Stored dataset items:

──────────

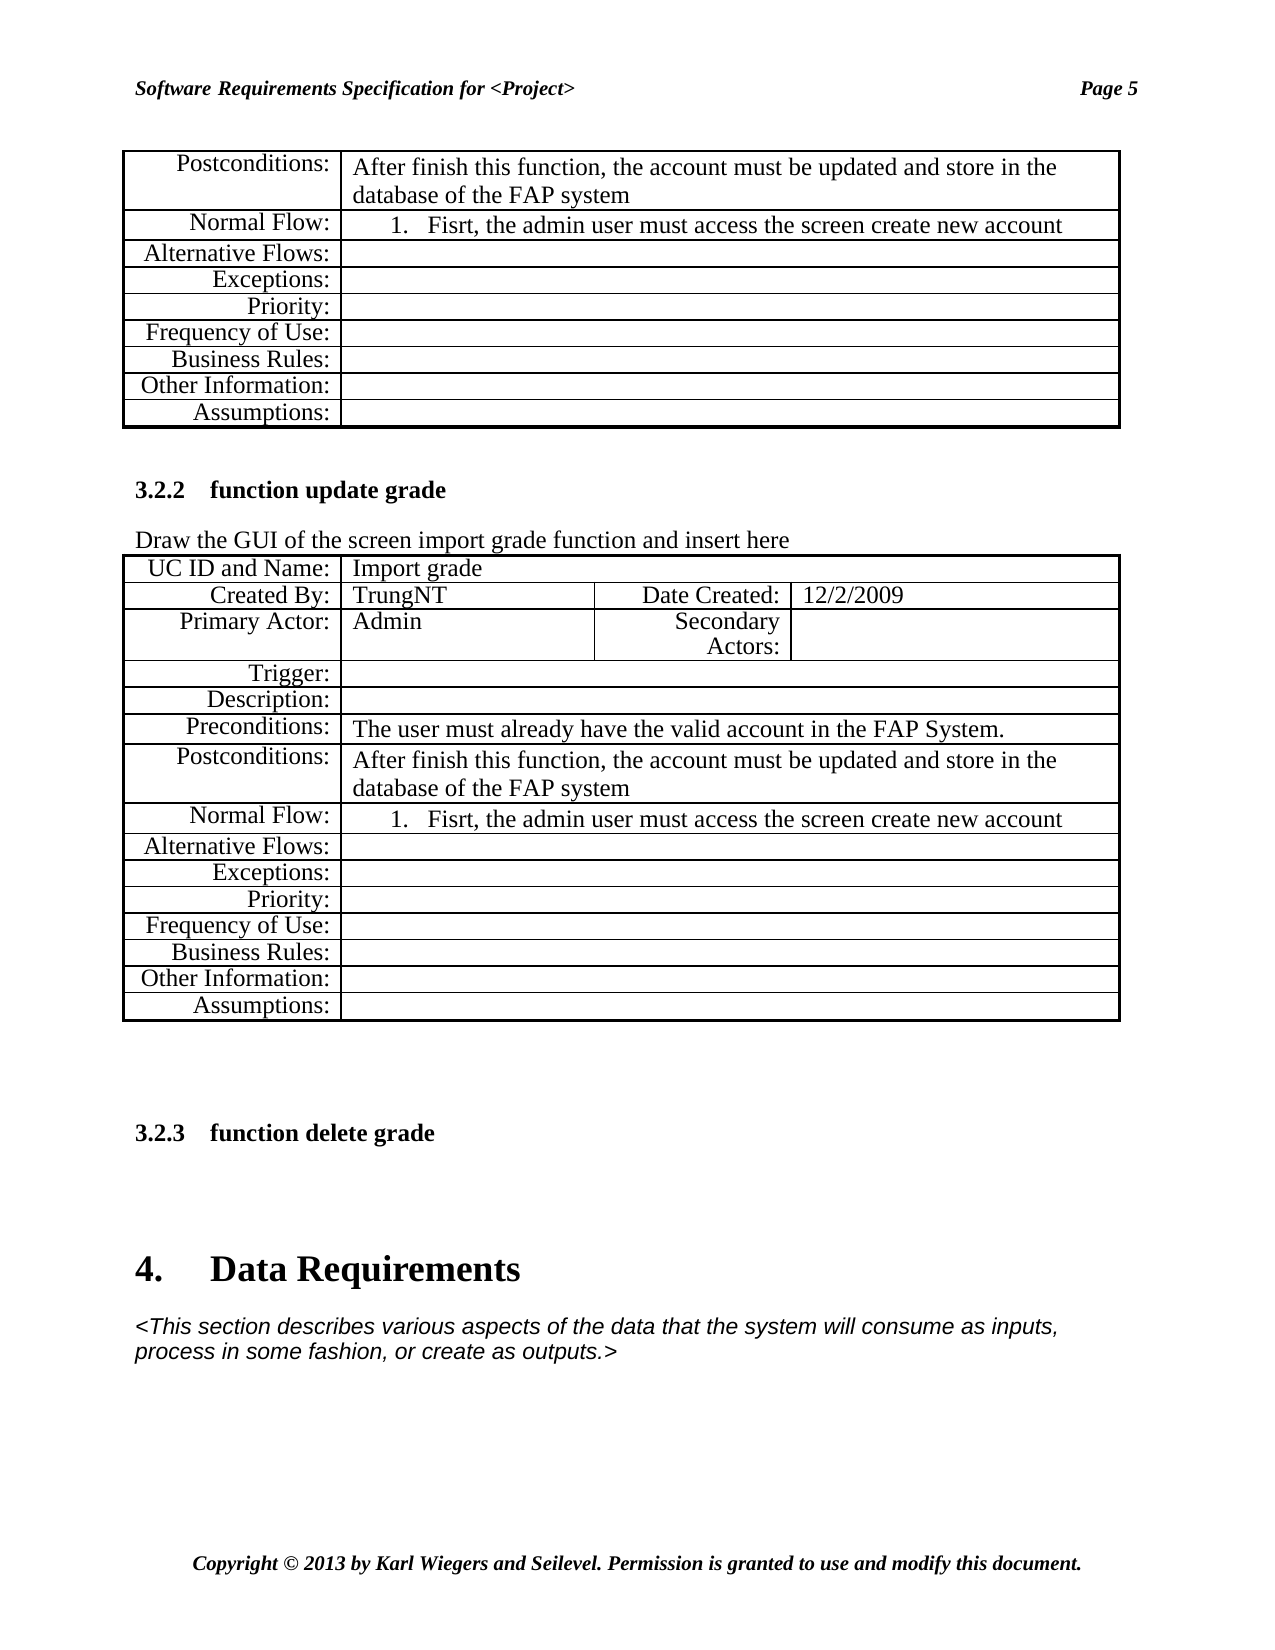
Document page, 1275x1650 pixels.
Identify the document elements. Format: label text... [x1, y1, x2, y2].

table_cell Fisrt, the admin user must access the screen create new account [342, 211, 1118, 239]
table_cell [342, 861, 1118, 886]
table_cell Primary Actor: [125, 610, 340, 660]
table_cell [342, 967, 1118, 992]
subtitle Data Requirements [135, 1247, 1140, 1290]
table_cell [342, 400, 1118, 425]
table_cell Secondary Actors: [595, 610, 790, 660]
table_cell Assumptions: [125, 400, 340, 425]
table_header UC ID and Name: [125, 557, 340, 582]
table_cell 12/2/2009 [792, 583, 1118, 608]
table_cell The user must already have the valid account in the FAP System. [342, 715, 1118, 743]
table_cell [342, 374, 1118, 399]
table_cell Business Rules: [125, 940, 340, 965]
table_cell Created By: [125, 583, 340, 608]
table_header Import grade [342, 557, 1118, 582]
table_cell Normal Flow: [125, 211, 340, 239]
table_cell Postconditions: [125, 745, 340, 802]
table_cell Priority: [125, 887, 340, 912]
table_cell [342, 241, 1118, 266]
table_cell Other Information: [125, 967, 340, 992]
table_cell [792, 610, 1118, 660]
table_cell Priority: [125, 294, 340, 319]
table_cell Exceptions: [125, 268, 340, 292]
table_cell Date Created: [595, 583, 790, 608]
table_cell [342, 294, 1118, 319]
table_cell After finish this function, the account must be updated and store in the database of the FAP system [342, 152, 1118, 209]
table_cell [342, 347, 1118, 372]
table_cell Postconditions: [125, 152, 340, 209]
text <This section describes various aspects of the data that the system will consume as inputs, process in some fashion, or create as outputs.> [135, 1315, 1140, 1365]
table_cell TrungNT [342, 583, 594, 608]
table_cell [342, 993, 1118, 1018]
text Draw the GUI of the screen import grade function and insert here [135, 528, 1140, 553]
table_cell Business Rules: [125, 347, 340, 372]
table_cell Trigger: [125, 661, 340, 686]
table_cell [342, 268, 1118, 292]
table_cell Other Information: [125, 374, 340, 399]
table_cell Admin [342, 610, 594, 660]
subtitle function update grade [135, 478, 1140, 503]
table_cell [342, 887, 1118, 912]
table_cell Assumptions: [125, 993, 340, 1018]
table_cell Exceptions: [125, 861, 340, 886]
table_cell [342, 688, 1118, 713]
table_cell After finish this function, the account must be updated and store in the database of the FAP system [342, 745, 1118, 802]
table_cell [342, 661, 1118, 686]
table_cell Alternative Flows: [125, 834, 340, 859]
table_cell Description: [125, 688, 340, 713]
subtitle function delete grade [135, 1122, 1140, 1147]
table_cell Fisrt, the admin user must access the screen create new account [342, 804, 1118, 832]
table_cell Normal Flow: [125, 804, 340, 832]
table_cell [342, 914, 1118, 939]
table_cell Alternative Flows: [125, 241, 340, 266]
table_cell Frequency of Use: [125, 914, 340, 939]
table_cell [342, 834, 1118, 859]
table_cell Frequency of Use: [125, 321, 340, 346]
table_cell [342, 940, 1118, 965]
table_cell Preconditions: [125, 715, 340, 743]
table_cell [342, 321, 1118, 346]
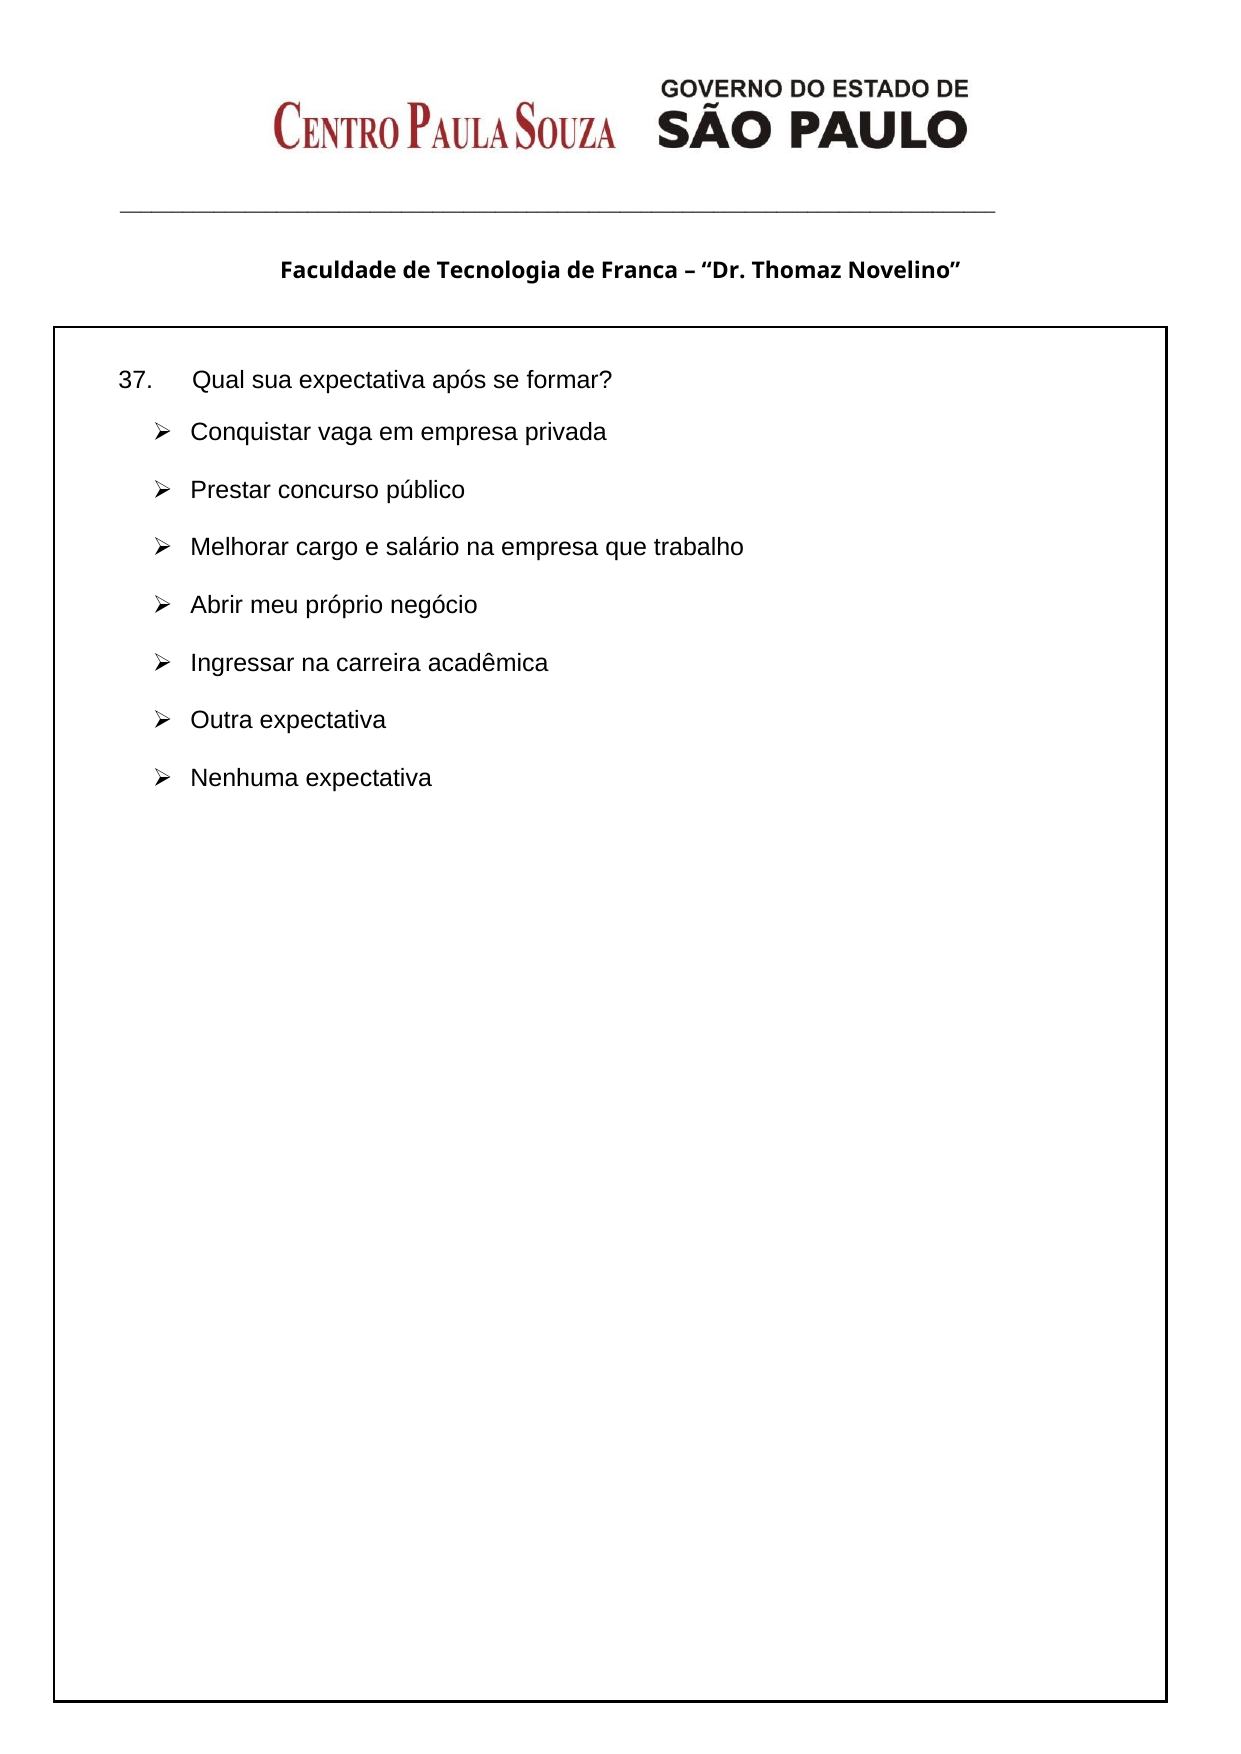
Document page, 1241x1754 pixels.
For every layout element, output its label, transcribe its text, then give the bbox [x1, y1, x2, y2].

list Qual sua expectativa após se formar? [118, 365, 1123, 394]
picture [268, 73, 974, 154]
list Ingressar na carreira acadêmica [153, 648, 1121, 677]
list Melhorar cargo e salário na empresa que trabalho [153, 532, 1121, 561]
list Prestar concurso público [153, 474, 1121, 503]
list Conquistar vaga em empresa privada [153, 417, 1121, 446]
list Nenhuma expectativa [153, 763, 1121, 792]
list Outra expectativa [153, 705, 1121, 734]
list Abrir meu próprio negócio [153, 590, 1121, 619]
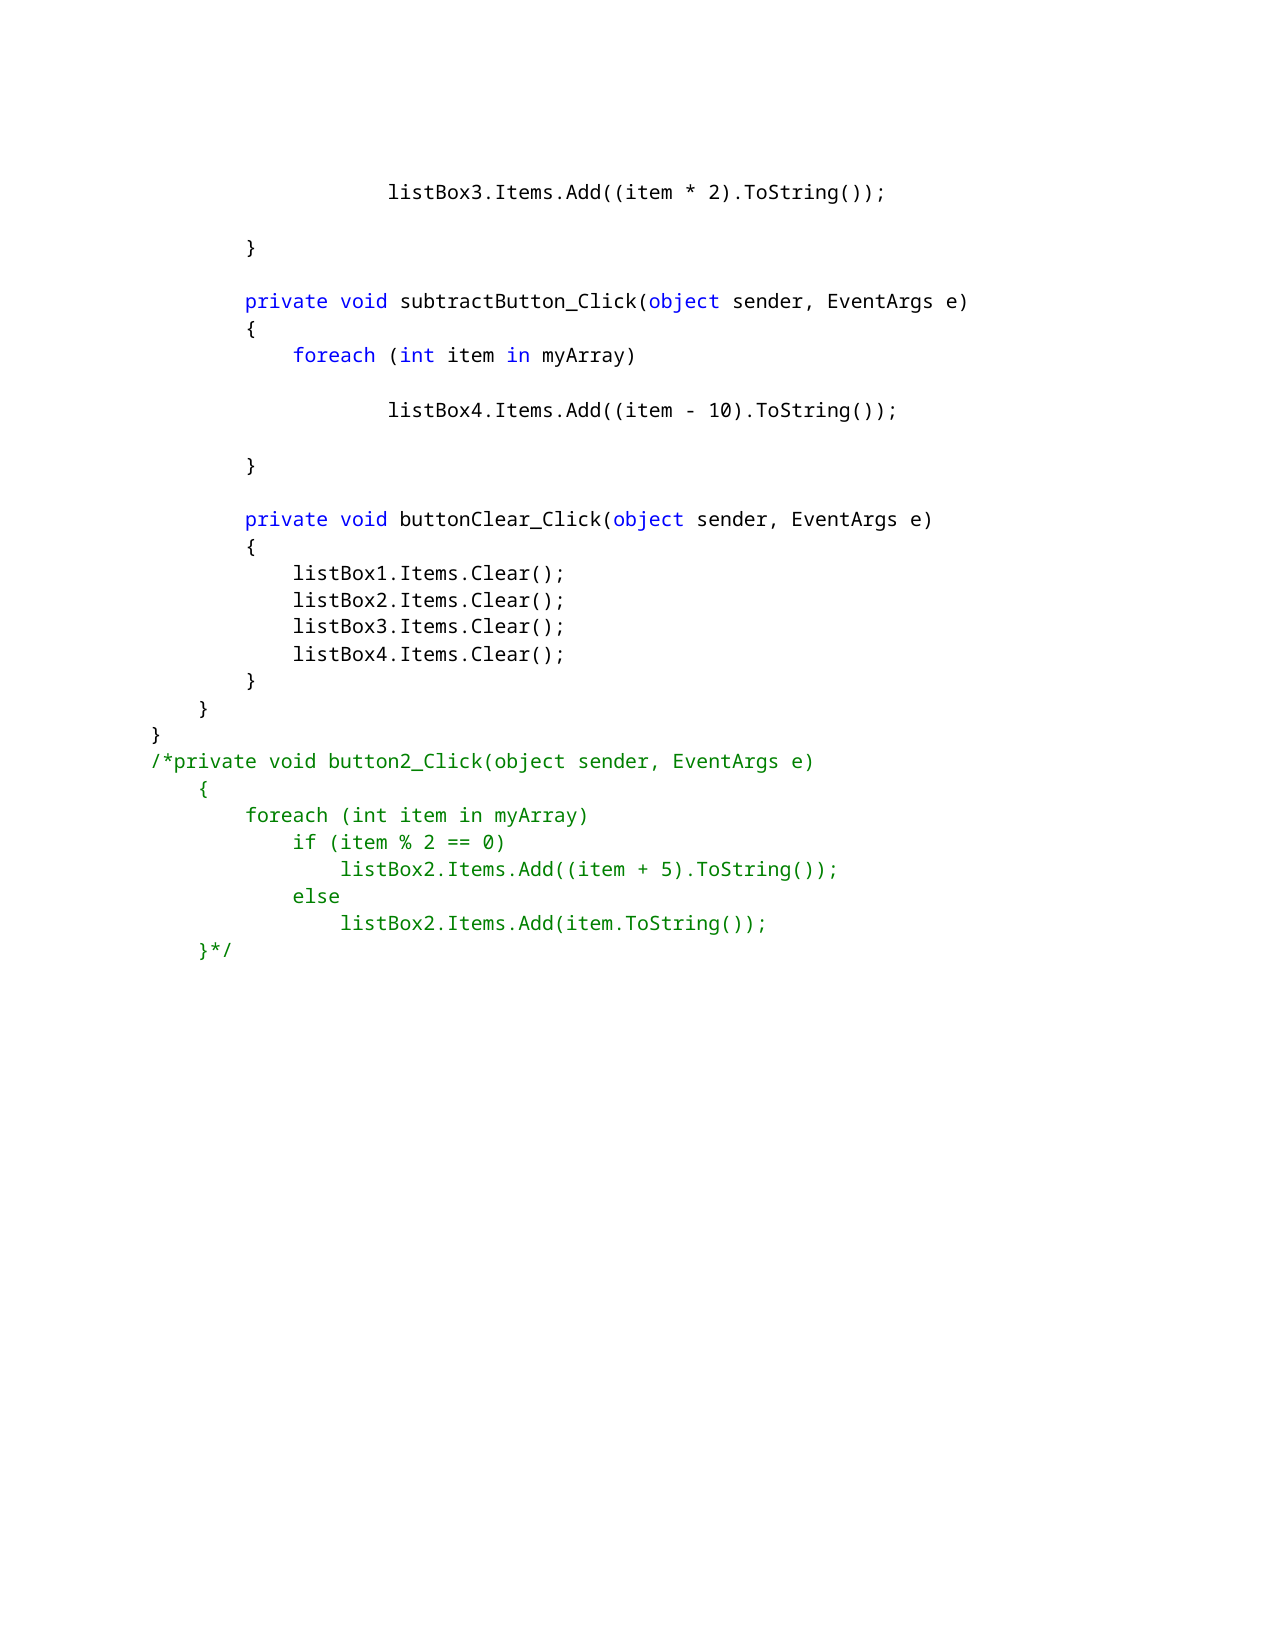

──────────

**YOUR GOAL**
Write out the entries above verbatim, without pictures.

**THE ANSWER**
Document page, 1275x1650 pixels.
Identify the document elements. Format: label text... [x1, y1, x2, y2].

table_cell Fisrt, the admin user must access the screen create new account [342, 211, 1118, 239]
table_cell [342, 861, 1118, 886]
table_cell Primary Actor: [125, 610, 340, 660]
table_cell [342, 967, 1118, 992]
subtitle Data Requirements [135, 1247, 1140, 1290]
table_cell [342, 400, 1118, 425]
table_cell Secondary Actors: [595, 610, 790, 660]
table_cell Assumptions: [125, 400, 340, 425]
table_header UC ID and Name: [125, 557, 340, 582]
table_cell 12/2/2009 [792, 583, 1118, 608]
table_cell The user must already have the valid account in the FAP System. [342, 715, 1118, 743]
table_cell [342, 374, 1118, 399]
table_cell Business Rules: [125, 940, 340, 965]
table_cell Created By: [125, 583, 340, 608]
table_header Import grade [342, 557, 1118, 582]
table_cell Normal Flow: [125, 211, 340, 239]
table_cell Postconditions: [125, 745, 340, 802]
table_cell Priority: [125, 887, 340, 912]
table_cell [342, 241, 1118, 266]
table_cell Other Information: [125, 967, 340, 992]
table_cell [792, 610, 1118, 660]
table_cell Priority: [125, 294, 340, 319]
table_cell Exceptions: [125, 268, 340, 292]
table_cell Date Created: [595, 583, 790, 608]
table_cell [342, 294, 1118, 319]
table_cell After finish this function, the account must be updated and store in the database of the FAP system [342, 152, 1118, 209]
table_cell [342, 347, 1118, 372]
table_cell Postconditions: [125, 152, 340, 209]
text <This section describes various aspects of the data that the system will consume as inputs, process in some fashion, or create as outputs.> [135, 1315, 1140, 1365]
table_cell TrungNT [342, 583, 594, 608]
table_cell [342, 993, 1118, 1018]
text Draw the GUI of the screen import grade function and insert here [135, 528, 1140, 553]
table_cell Business Rules: [125, 347, 340, 372]
table_cell Trigger: [125, 661, 340, 686]
table_cell [342, 268, 1118, 292]
table_cell Other Information: [125, 374, 340, 399]
table_cell Admin [342, 610, 594, 660]
subtitle function update grade [135, 478, 1140, 503]
table_cell [342, 887, 1118, 912]
table_cell Assumptions: [125, 993, 340, 1018]
table_cell Exceptions: [125, 861, 340, 886]
table_cell [342, 688, 1118, 713]
table_cell After finish this function, the account must be updated and store in the database of the FAP system [342, 745, 1118, 802]
table_cell [342, 661, 1118, 686]
table_cell Alternative Flows: [125, 834, 340, 859]
table_cell Description: [125, 688, 340, 713]
subtitle function delete grade [135, 1122, 1140, 1147]
table_cell Fisrt, the admin user must access the screen create new account [342, 804, 1118, 832]
table_cell Normal Flow: [125, 804, 340, 832]
table_cell [342, 914, 1118, 939]
table_cell Alternative Flows: [125, 241, 340, 266]
table_cell Frequency of Use: [125, 914, 340, 939]
table_cell [342, 834, 1118, 859]
table_cell Frequency of Use: [125, 321, 340, 346]
table_cell [342, 940, 1118, 965]
table_cell Preconditions: [125, 715, 340, 743]
table_cell [342, 321, 1118, 346]
Document page, 1241x1754 pixels.
For every layout element, output its label, transcribe its text, then give the bbox [x1, y1, x2, y2].

list Qual sua expectativa após se formar? [118, 365, 1123, 394]
picture [268, 73, 974, 154]
list Ingressar na carreira acadêmica [153, 648, 1121, 677]
list Melhorar cargo e salário na empresa que trabalho [153, 532, 1121, 561]
list Prestar concurso público [153, 474, 1121, 503]
list Conquistar vaga em empresa privada [153, 417, 1121, 446]
list Nenhuma expectativa [153, 763, 1121, 792]
list Outra expectativa [153, 705, 1121, 734]
list Abrir meu próprio negócio [153, 590, 1121, 619]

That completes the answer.